Check which of the most common TCP ports are open on any website, server, or IP address — and see which services run behind them.

What is a port scanner?

A port scanner is a tool that checks which network ports on a host accept connections. Every service exposed to the internet — a website, mail server, database, or remote-desktop endpoint — listens on a specific TCP port. By probing those ports, you can see what a host exposes to the outside world. This scanner performs a standard TCP connect check against a curated list of the most common ports and reports each as open, closed, or unavailable. Results reflect what is reachable from our servers, which may differ from your own network.

Why scan your ports?

  • Security auditing — find ports that are open by mistake and could become an entry point for attackers.
  • Firewall testing — confirm that only the ports you intend to expose are actually reachable.
  • Troubleshooting — diagnose connectivity problems when a service is unreachable.
  • Service discovery — quickly see which services (web, mail, database, remote access) a host is running.

How to check open ports

  1. Enter the domain name or IP address you want to check.
  2. Press “Scan ports” and wait a few seconds for the results.
  3. Review the table — open ports are highlighted in green; “unavailable” means the port did not respond.

Responsible use

Only scan hosts that you own or have explicit permission to test. Scanning systems without authorization may violate computer-misuse laws in your jurisdiction.
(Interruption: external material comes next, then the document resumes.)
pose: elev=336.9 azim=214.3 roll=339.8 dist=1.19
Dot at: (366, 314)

This tool is rate-limited, logs requests, and is provided for legitimate diagnostic and security-auditing purposes only, without warranty of any kind.

FAQ

An online port scanner checks which TCP ports on a host accept connections from the internet. It probes a curated list of common ports — such as 80 (HTTP), 443 (HTTPS), 22 (SSH), and 3389 (RDP) — and reports each one as open, closed, or unavailable, so you can see exactly which services a server exposes to the outside world.

Scanning hosts you own or have explicit permission to test is legal and is a standard part of security auditing. Scanning systems without authorization may violate computer-misuse laws in your jurisdiction. This tool is rate-limited, logs requests, and is intended only for legitimate diagnostic and security-testing purposes.
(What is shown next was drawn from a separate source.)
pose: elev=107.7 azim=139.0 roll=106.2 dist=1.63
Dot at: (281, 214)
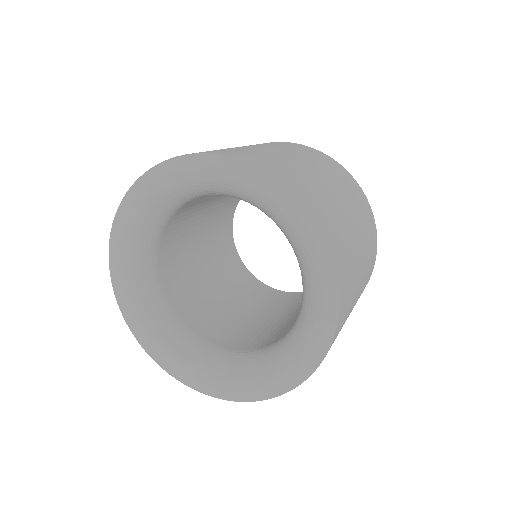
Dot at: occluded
"Open" means the port accepted a TCP connection and a service is listening behind it. "Closed" means the host actively refused the connection, so nothing is listening on that port. "Unavailable" means the port did not respond before the timeout, which usually points to a firewall, packet filter, or CDN silently dropping the traffic.

This scanner probes the target from our servers, so the results reflect what the host exposes to the public internet — not what is reachable from inside your own network. Firewalls, NAT, and provider-level filtering can make a port look open locally but unavailable externally, or the other way around.

The scanner checks a curated list of the most common TCP ports used by web, email, database, remote-access, and file-transfer services — including HTTP (80), HTTPS (443), SSH (22), FTP (21), RDP (3389), and MySQL (3306). This covers the services most often exposed by servers without scanning all 65,535 ports.